(Extracted data entries)

______

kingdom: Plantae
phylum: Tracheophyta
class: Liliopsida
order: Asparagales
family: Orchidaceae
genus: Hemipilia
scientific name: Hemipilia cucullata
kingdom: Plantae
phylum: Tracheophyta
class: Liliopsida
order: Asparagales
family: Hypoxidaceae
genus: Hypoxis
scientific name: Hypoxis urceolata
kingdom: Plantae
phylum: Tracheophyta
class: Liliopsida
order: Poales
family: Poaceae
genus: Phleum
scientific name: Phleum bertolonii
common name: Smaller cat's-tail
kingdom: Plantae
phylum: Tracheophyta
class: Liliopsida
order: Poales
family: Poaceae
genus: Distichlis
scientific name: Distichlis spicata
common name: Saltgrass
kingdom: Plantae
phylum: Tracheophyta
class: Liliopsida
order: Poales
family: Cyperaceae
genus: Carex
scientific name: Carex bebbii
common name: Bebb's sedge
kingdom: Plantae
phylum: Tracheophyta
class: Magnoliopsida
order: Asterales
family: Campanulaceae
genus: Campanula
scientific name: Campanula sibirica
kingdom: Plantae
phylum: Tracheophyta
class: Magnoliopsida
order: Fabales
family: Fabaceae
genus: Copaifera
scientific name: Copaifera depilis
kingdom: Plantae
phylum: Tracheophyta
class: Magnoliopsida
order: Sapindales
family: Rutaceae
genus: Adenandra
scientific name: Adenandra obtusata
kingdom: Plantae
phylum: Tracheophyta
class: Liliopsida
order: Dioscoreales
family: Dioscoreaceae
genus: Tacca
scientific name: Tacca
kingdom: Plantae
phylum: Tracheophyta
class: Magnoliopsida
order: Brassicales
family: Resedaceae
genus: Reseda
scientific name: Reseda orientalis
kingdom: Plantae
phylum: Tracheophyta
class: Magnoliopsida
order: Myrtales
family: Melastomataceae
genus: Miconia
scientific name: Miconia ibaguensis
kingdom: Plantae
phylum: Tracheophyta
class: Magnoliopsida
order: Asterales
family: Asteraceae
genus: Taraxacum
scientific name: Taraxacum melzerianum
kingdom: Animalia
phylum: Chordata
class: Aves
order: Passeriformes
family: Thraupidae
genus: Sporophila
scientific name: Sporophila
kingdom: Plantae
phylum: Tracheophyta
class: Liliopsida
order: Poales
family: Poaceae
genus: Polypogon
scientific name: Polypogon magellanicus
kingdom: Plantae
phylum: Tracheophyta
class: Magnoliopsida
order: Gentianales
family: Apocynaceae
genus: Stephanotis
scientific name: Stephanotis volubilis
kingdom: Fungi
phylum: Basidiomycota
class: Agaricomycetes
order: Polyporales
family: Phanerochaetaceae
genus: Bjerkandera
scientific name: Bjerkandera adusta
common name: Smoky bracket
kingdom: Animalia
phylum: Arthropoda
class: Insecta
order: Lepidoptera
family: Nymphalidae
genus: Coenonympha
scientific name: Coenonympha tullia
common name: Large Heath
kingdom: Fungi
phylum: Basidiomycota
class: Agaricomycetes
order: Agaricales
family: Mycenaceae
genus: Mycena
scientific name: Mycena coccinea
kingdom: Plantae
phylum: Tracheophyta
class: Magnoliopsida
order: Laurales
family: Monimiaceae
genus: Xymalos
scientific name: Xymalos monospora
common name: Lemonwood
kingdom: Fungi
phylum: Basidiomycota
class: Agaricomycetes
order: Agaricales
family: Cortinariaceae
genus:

______

Directions for this task | Copy every line of the rows above character for character, keeping their order.

Solution |
kingdom: Plantae
phylum: Tracheophyta
class: Liliopsida
order: Asparagales
family: Orchidaceae
genus: Hemipilia
scientific name: Hemipilia cucullata
kingdom: Plantae
phylum: Tracheophyta
class: Liliopsida
order: Asparagales
family: Hypoxidaceae
genus: Hypoxis
scientific name: Hypoxis urceolata
kingdom: Plantae
phylum: Tracheophyta
class: Liliopsida
order: Poales
family: Poaceae
genus: Phleum
scientific name: Phleum bertolonii
common name: Smaller cat's-tail
kingdom: Plantae
phylum: Tracheophyta
class: Liliopsida
order: Poales
family: Poaceae
genus: Distichlis
scientific name: Distichlis spicata
common name: Saltgrass
kingdom: Plantae
phylum: Tracheophyta
class: Liliopsida
order: Poales
family: Cyperaceae
genus: Carex
scientific name: Carex bebbii
common name: Bebb's sedge
kingdom: Plantae
phylum: Tracheophyta
class: Magnoliopsida
order: Asterales
family: Campanulaceae
genus: Campanula
scientific name: Campanula sibirica
kingdom: Plantae
phylum: Tracheophyta
class: Magnoliopsida
order: Fabales
family: Fabaceae
genus: Copaifera
scientific name: Copaifera depilis
kingdom: Plantae
phylum: Tracheophyta
class: Magnoliopsida
order: Sapindales
family: Rutaceae
genus: Adenandra
scientific name: Adenandra obtusata
kingdom: Plantae
phylum: Tracheophyta
class: Liliopsida
order: Dioscoreales
family: Dioscoreaceae
genus: Tacca
scientific name: Tacca
kingdom: Plantae
phylum: Tracheophyta
class: Magnoliopsida
order: Brassicales
family: Resedaceae
genus: Reseda
scientific name: Reseda orientalis
kingdom: Plantae
phylum: Tracheophyta
class: Magnoliopsida
order: Myrtales
family: Melastomataceae
genus: Miconia
scientific name: Miconia ibaguensis
kingdom: Plantae
phylum: Tracheophyta
class: Magnoliopsida
order: Asterales
family: Asteraceae
genus: Taraxacum
scientific name: Taraxacum melzerianum
kingdom: Animalia
phylum: Chordata
class: Aves
order: Passeriformes
family: Thraupidae
genus: Sporophila
scientific name: Sporophila
kingdom: Plantae
phylum: Tracheophyta
class: Liliopsida
order: Poales
family: Poaceae
genus: Polypogon
scientific name: Polypogon magellanicus
kingdom: Plantae
phylum: Tracheophyta
class: Magnoliopsida
order: Gentianales
family: Apocynaceae
genus: Stephanotis
scientific name: Stephanotis volubilis
kingdom: Fungi
phylum: Basidiomycota
class: Agaricomycetes
order: Polyporales
family: Phanerochaetaceae
genus: Bjerkandera
scientific name: Bjerkandera adusta
common name: Smoky bracket
kingdom: Animalia
phylum: Arthropoda
class: Insecta
order: Lepidoptera
family: Nymphalidae
genus: Coenonympha
scientific name: Coenonympha tullia
common name: Large Heath
kingdom: Fungi
phylum: Basidiomycota
class: Agaricomycetes
order: Agaricales
family: Mycenaceae
genus: Mycena
scientific name: Mycena coccinea
kingdom: Plantae
phylum: Tracheophyta
class: Magnoliopsida
order: Laurales
family: Monimiaceae
genus: Xymalos
scientific name: Xymalos monospora
common name: Lemonwood
kingdom: Fungi
phylum: Basidiomycota
class: Agaricomycetes
order: Agaricales
family: Cortinariaceae
genus:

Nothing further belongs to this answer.